May is National Mental Health Awareness Month, and through HRC’s new partnership with Mental Health America, HRC is shining a light on the mental health needs and challenges for many LGBTQ youth.
May is National Mental Health Awareness Month, and through HRC’s new partnership with Mental Health America, HRC is shining a light on the mental health needs and challenges for many LGBTQ youth. The cumulative impact of family rejection, bullying and harassment at school, anti-LGBTQ sentiment expressed by lawmakers and leaders, and real experiences of discrimination and bias leave LGBTQ youth take an emotional toll on LGBTQ youth. In fact, the 2015 Youth Risk Behavior Survey (YRBS), which is administered biannually by the Centers for Disease Control and Prevention (CDC), found that high school students who identified as LGB were over three times as likely to have considered suicide than their heterosexual peers, and LGB students also reported significantly higher rates of substance use, obesity, and feeling so sad or hopeless they stopped doing their usual activities. Transgender and gender non-binary students have it worse, often subjected to the highest rates of physical and verbal harassment. A report by GLSEN spotlights this reality--- 65 percent reported being verbally harassed based on their gender expression, and one in four reported being physically harassed. An alarming 75 percent of transgender students felt unsafe in their school, and 70 percent reported avoiding the bathroom at their school due to safety concerns. Many non-transgender students, too, are harassed for their gender expression: According to a report from Advocates for Youth and the All Students Count Coalition, boys who described themselves as feminine were three times more likely than self-described masculine boys to miss school because of feeling unsafe, while girls who described themselves as androgynous were two times more likely to be cyber bullied compared to feminine girls.

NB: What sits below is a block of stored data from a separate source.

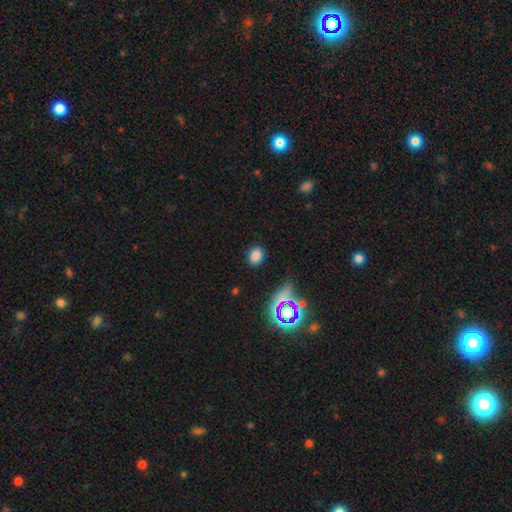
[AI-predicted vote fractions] Q: Smooth or featured?
A: smooth (79%); runner-up: star or artifact (15%)
Q: How rounded?
A: in between (51%); runner-up: round (48%)
Q: Merging?
A: none (87%); runner-up: minor disturbance (9%)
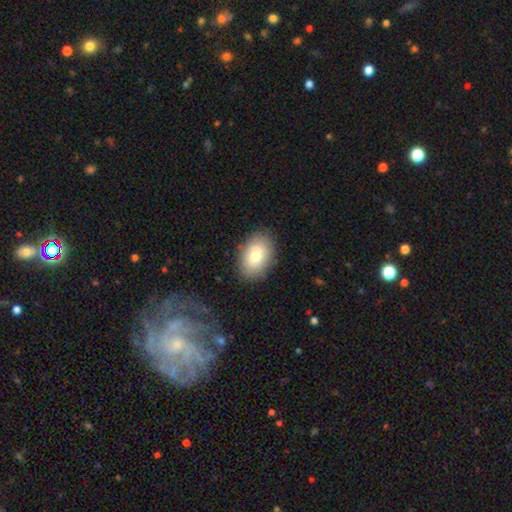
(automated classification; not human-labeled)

All of us---parents, educators, coaches, mentors, counselors, leaders, and peers, have an important role to play in changing the landscape for our youth, and chiseling away at these stressors and barriers that compromise the mental health of LGBTQ youth. As a starting point, let’s encourage young people to speak openly and honestly about their mental health, helping to reduce stigma and to empower others to seek help and support when it’s needed. As modeled by the HRC Youth Ambassadors featured in this short video, sharing our personal stories about mental health struggles can help others feel less afraid, less alone, and less ashamed. To learn more about mental health, including how to screen for depression, anxiety, and other common mental health disorders, visit www.mhascreening.org.
To learn more about the behavioral health disparities of gender expansive youth, click here.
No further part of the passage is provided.